We have omitted the portion of the output that was the same as that in section 7.1 to save space.

We can compare the results here with those of section 5.1 (which also compared groups 1 and 2, but estimated separate slopes for all three groups). We see that the results are quite consistent, i.e., the difference between diet groups 1 and 2 are different at 59 inches, 64 inches, but not at 68 inches.

**7.3
Comparing diet groups 2 and 3 when pooling slopes for diet groups 2 and 3
**

Because we have estimated a common slope for
diet groups 2 and 3, it is
easier to compare diet groups 2 and 3. Since the slopes for these
two groups are parallel, we can compare these two groups at any
value for **height** and the difference between the regression lines
will remain constant. Hence, to compare diets 2 and 3, we only need **diet 0 1
-1 **in the **lmatrix** subcommand. To obtain **traditional** adjusted
means for each diet, you would estimate the adjusted mean at the overall mean value of
**height**
(in this case 63.13) as shown below.

glm weight by diet diet23 with height /design diet height diet23*height /print=parameter /lmatrix "diet 2 vs 3" diet 0 1 -1 /lmatrix "diet 2 at xbar" intercept 1 diet 0 1 0 height 63.13 diet23*height 0 63.13 /lmatrix "diet 3 at xbar" intercept 1 diet 0 0 1 height 63.13 diet23*height 0 63.13.

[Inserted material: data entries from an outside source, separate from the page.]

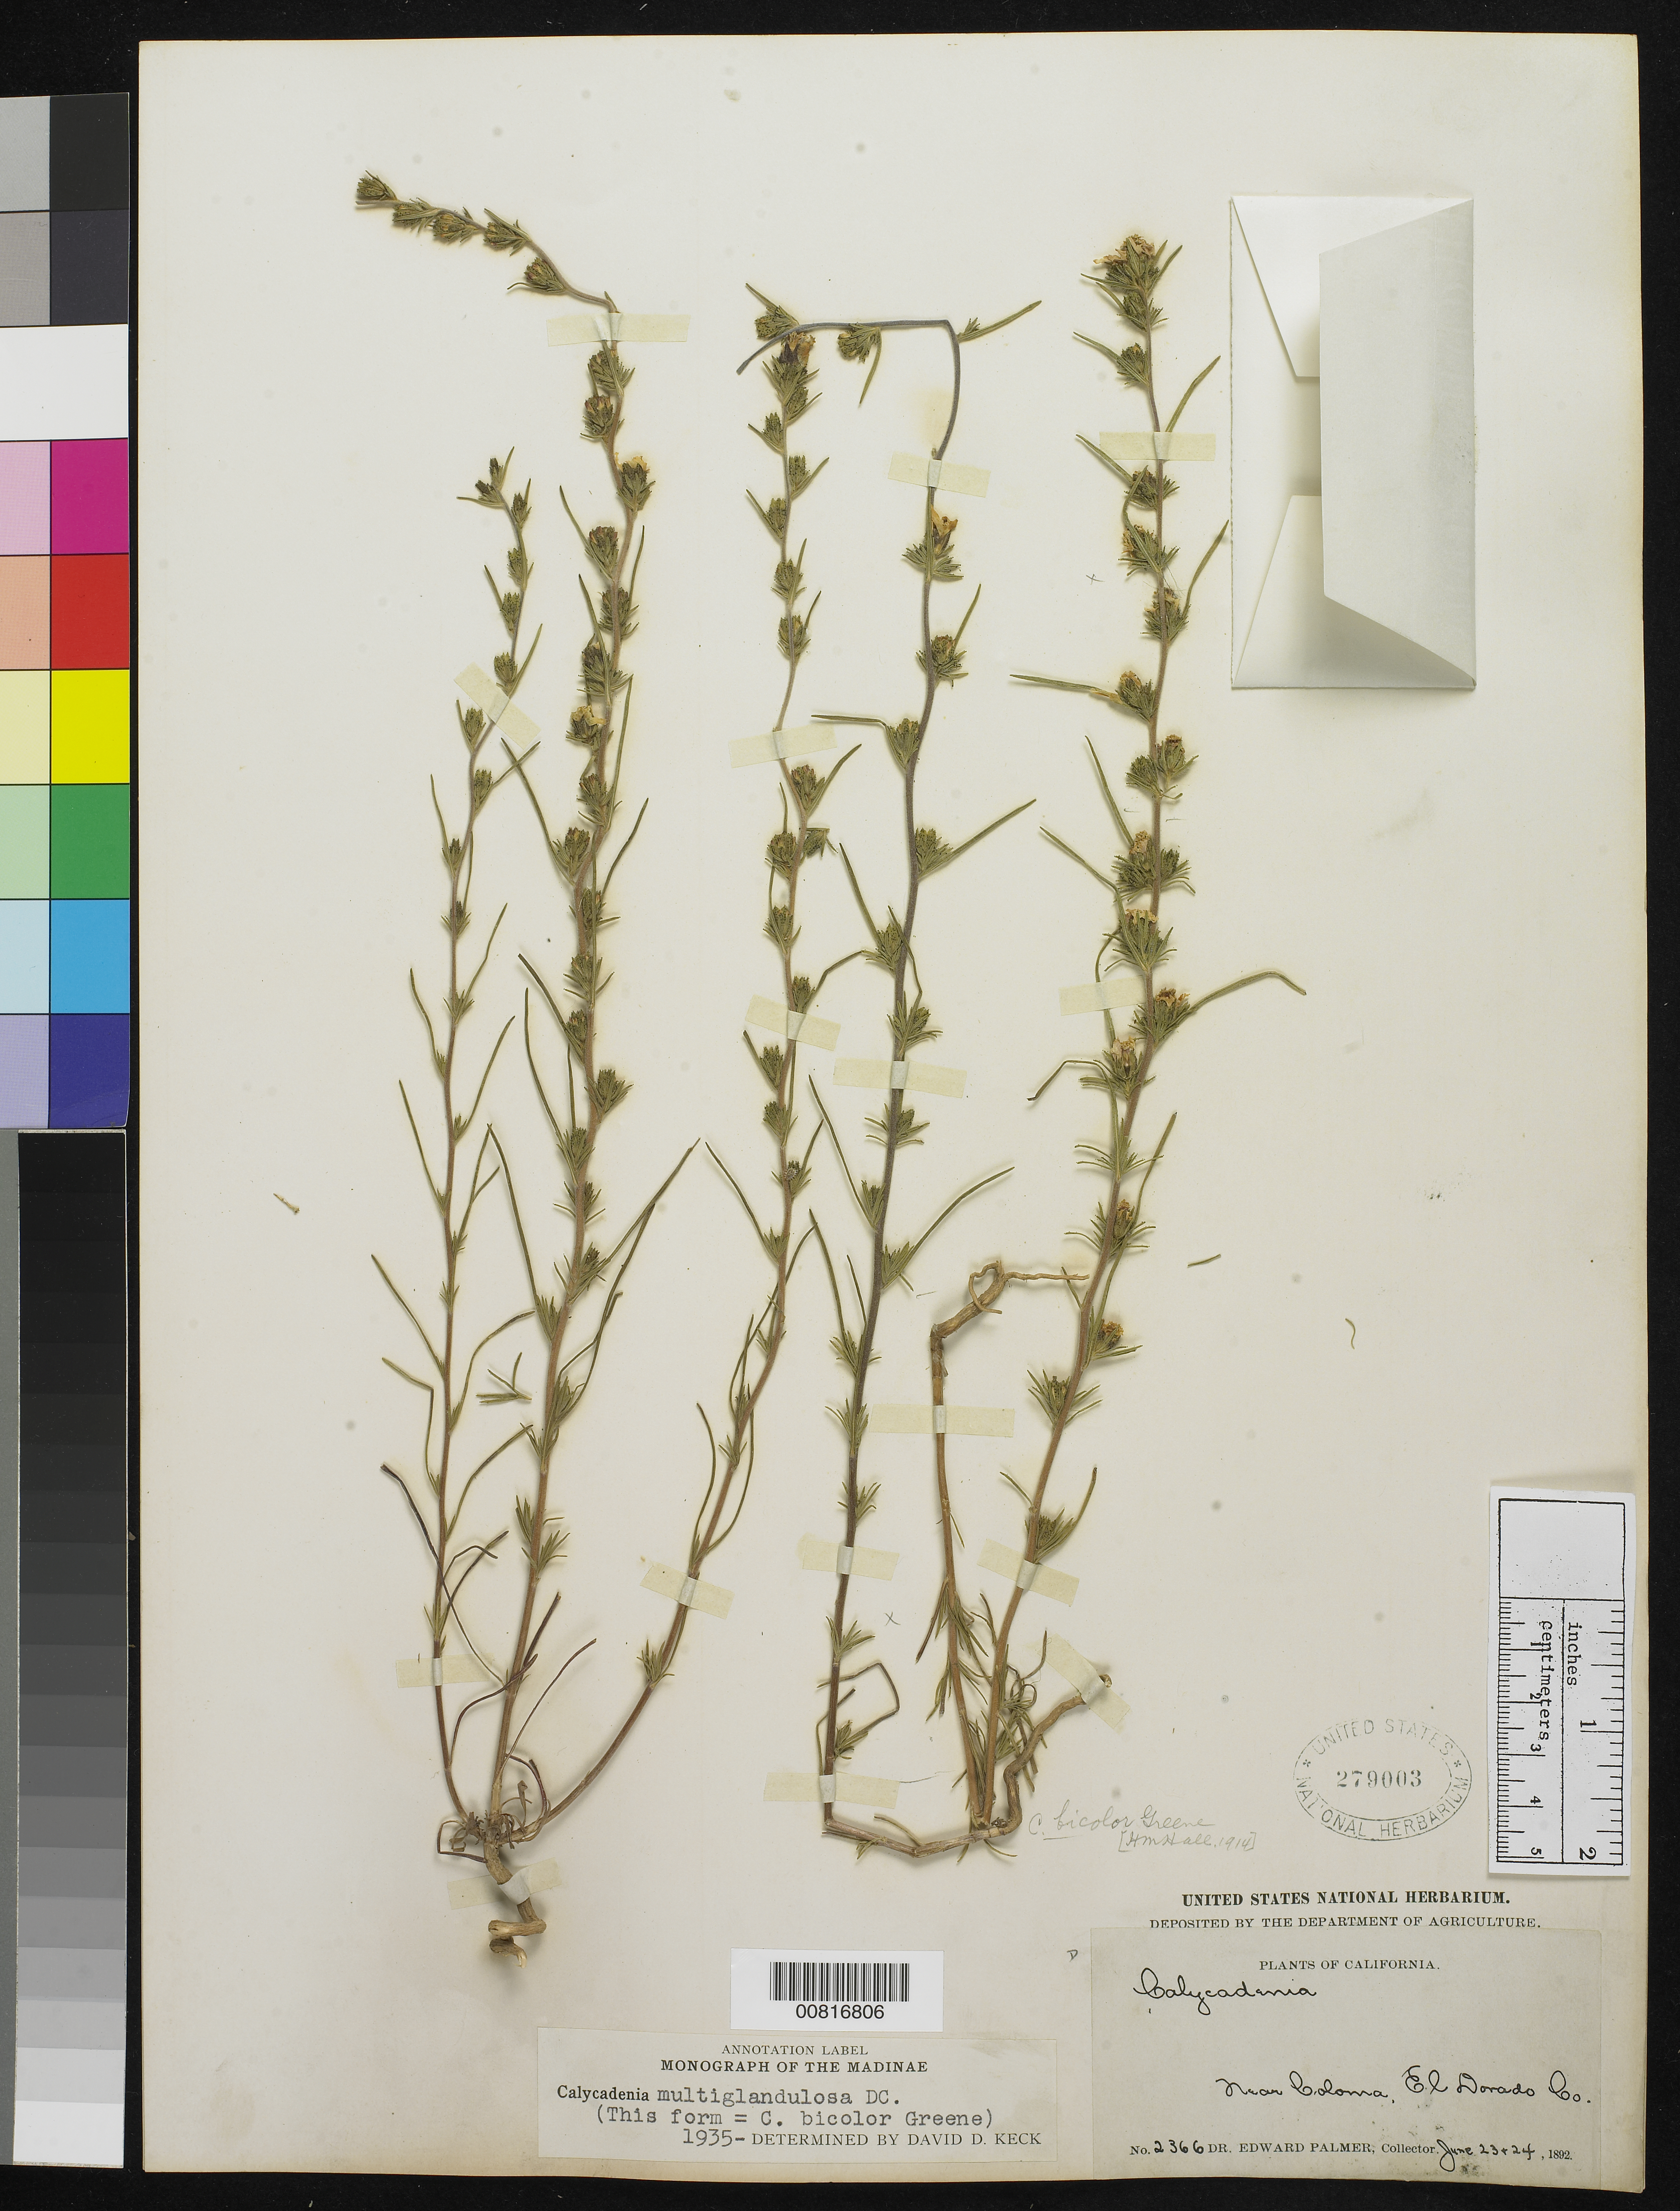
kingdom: Plantae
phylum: Tracheophyta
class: Magnoliopsida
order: Asterales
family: Asteraceae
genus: Calycadenia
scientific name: Calycadenia multiglandulosa subsp. bicolor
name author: (Greene) D.D. Keck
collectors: E. Palmer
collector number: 2366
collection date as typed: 23 Jun 1892 to 24 Jun 1892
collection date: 1892-06-23/1892-06-24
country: United States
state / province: California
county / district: El Dorado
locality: Near Coloma, El Dorado County, California.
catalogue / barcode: US 279003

We have omitted the portion of the output that was the same as that in section 7.1 to save space. The comparison of diets 2 and 3 is significant, and this holds true across all levels of height. Those in diet group 2 weighed about 108.8 pounds less than those in diet group 3. For those of average height, the adjusted mean for diet 2 was 129.6 and for diet 3 was 238.4 (and 129.6 – 238.4 = -108.8).

** **

** **

We have seen that in ANCOVA it is important to test the homogeneity of regression assumption, and if this assumption is violated we then need to estimate models that have separate slopes across groups. This amounts to having an interaction between your covariate and your group variable, which means that when you estimate differences among the groups, you need to take the level of the covariate into consideration. One strategy, as illustrated here, is to look at the effect of your group variable at different levels of your covariate. In our example, when we compared the control group to diets 1 and 2, we found that the control group weighed more at three different levels of height (59 inches, 64 inches and 68 inches). However, when we compared diets 1 and 2, we found diet 2 to be more effective at 59 and 64 inches, but there was no difference at 68 inches. Had we not done this further investigation, we may have concluded that diet 1 was superior to diet 2 for people of all heights, not realizing that the effectiveness of the diet depended on height.